## Aim of the exercise
Every line with the string "September" in it belongs in your answer, so copy them all from the data.

═════ Material for this exercise ═════

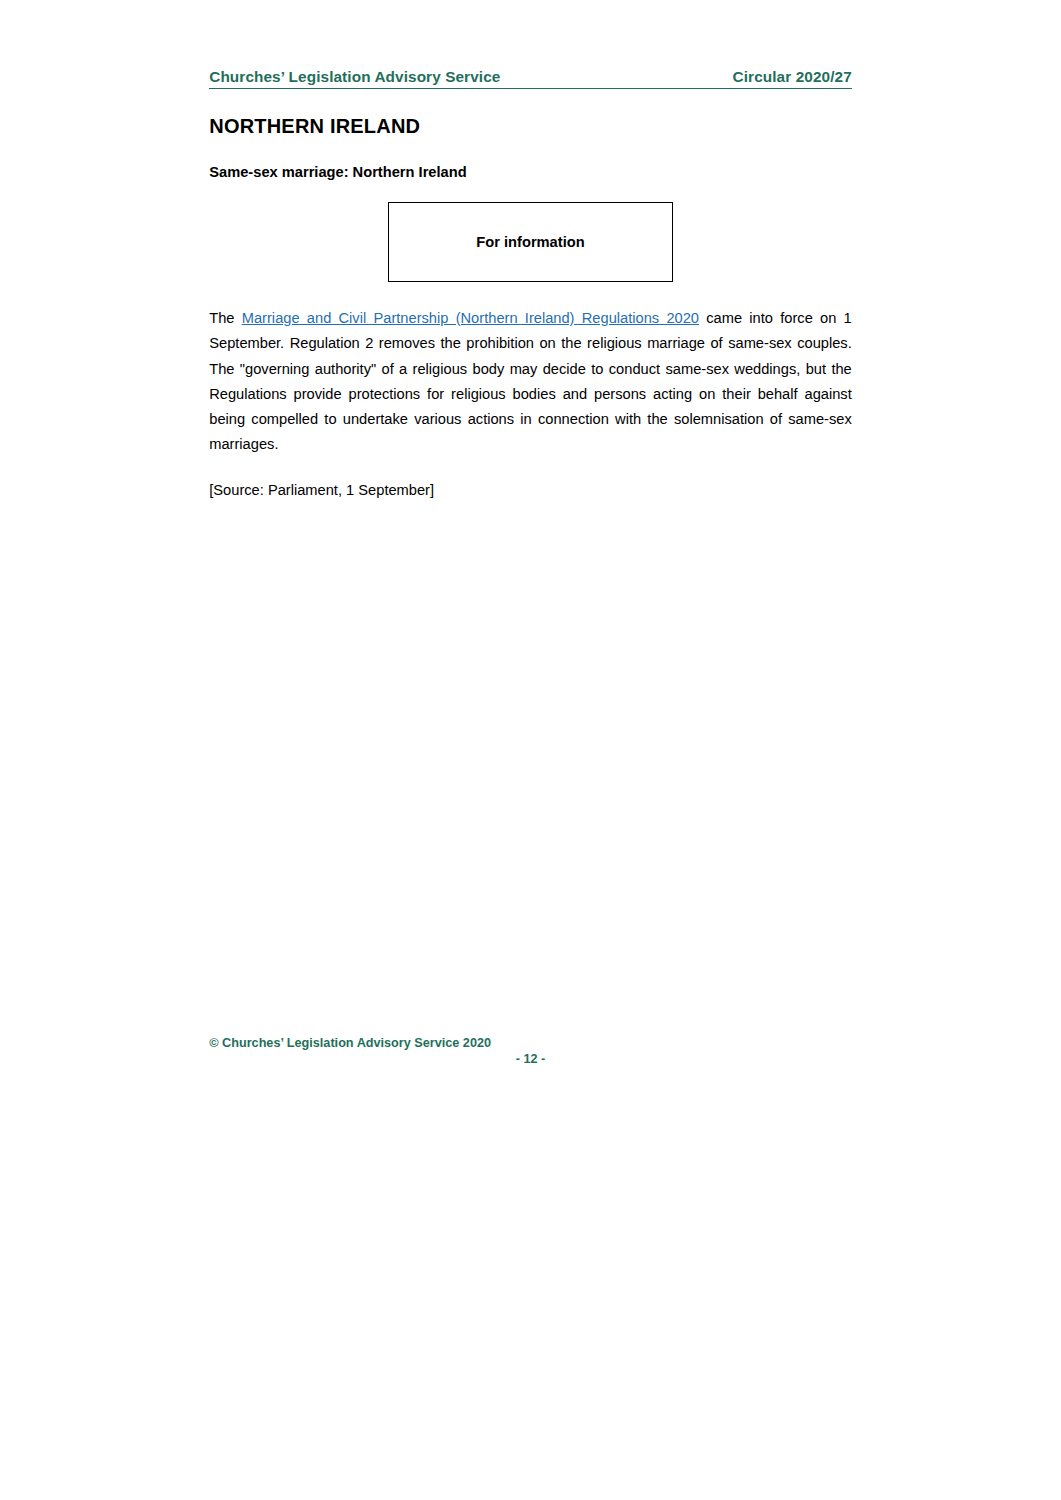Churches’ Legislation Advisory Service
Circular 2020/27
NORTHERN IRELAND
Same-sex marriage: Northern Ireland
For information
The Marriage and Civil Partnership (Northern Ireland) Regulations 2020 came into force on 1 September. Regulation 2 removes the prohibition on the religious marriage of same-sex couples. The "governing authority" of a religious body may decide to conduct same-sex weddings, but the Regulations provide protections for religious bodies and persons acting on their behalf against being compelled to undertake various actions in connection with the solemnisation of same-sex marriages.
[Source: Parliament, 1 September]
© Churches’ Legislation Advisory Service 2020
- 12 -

═════
═════ Material for this exercise ═════

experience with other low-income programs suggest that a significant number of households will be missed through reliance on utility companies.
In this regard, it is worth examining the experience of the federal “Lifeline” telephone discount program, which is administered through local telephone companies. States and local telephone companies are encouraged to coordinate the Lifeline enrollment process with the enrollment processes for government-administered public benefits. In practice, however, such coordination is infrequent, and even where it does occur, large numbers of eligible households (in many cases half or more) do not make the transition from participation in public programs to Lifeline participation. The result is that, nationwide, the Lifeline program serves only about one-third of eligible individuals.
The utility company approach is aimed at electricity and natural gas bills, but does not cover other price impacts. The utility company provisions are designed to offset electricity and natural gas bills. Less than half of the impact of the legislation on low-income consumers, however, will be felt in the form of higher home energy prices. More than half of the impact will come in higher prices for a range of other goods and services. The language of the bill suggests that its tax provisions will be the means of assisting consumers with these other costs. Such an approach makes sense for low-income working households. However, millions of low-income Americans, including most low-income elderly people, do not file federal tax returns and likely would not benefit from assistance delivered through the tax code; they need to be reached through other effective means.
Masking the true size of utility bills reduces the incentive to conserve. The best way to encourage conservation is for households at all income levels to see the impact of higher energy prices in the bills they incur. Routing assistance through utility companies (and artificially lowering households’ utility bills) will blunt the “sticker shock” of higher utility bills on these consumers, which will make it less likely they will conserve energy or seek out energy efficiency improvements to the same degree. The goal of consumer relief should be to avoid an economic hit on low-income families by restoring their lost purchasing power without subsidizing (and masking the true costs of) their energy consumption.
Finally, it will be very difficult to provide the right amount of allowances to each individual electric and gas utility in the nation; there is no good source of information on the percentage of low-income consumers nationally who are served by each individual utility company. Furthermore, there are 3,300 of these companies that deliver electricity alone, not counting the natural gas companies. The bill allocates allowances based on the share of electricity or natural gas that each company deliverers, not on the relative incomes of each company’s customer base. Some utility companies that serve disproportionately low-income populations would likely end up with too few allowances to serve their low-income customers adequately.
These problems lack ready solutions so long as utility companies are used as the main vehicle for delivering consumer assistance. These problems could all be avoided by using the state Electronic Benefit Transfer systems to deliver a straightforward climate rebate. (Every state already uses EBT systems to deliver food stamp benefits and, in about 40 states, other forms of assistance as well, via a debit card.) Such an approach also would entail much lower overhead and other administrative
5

═════

## Result of this exercise
The Marriage and Civil Partnership (Northern Ireland) Regulations 2020 came into force on 1 September. Regulation 2 removes the prohibition on the religious marriage of same-sex couples. The "governing authority" of a religious body may decide to conduct same-sex weddings, but the Regulations provide protections for religious bodies and persons acting on their behalf against being compelled to undertake various actions in connection with the solemnisation of same-sex marriages.
[Source: Parliament, 1 September]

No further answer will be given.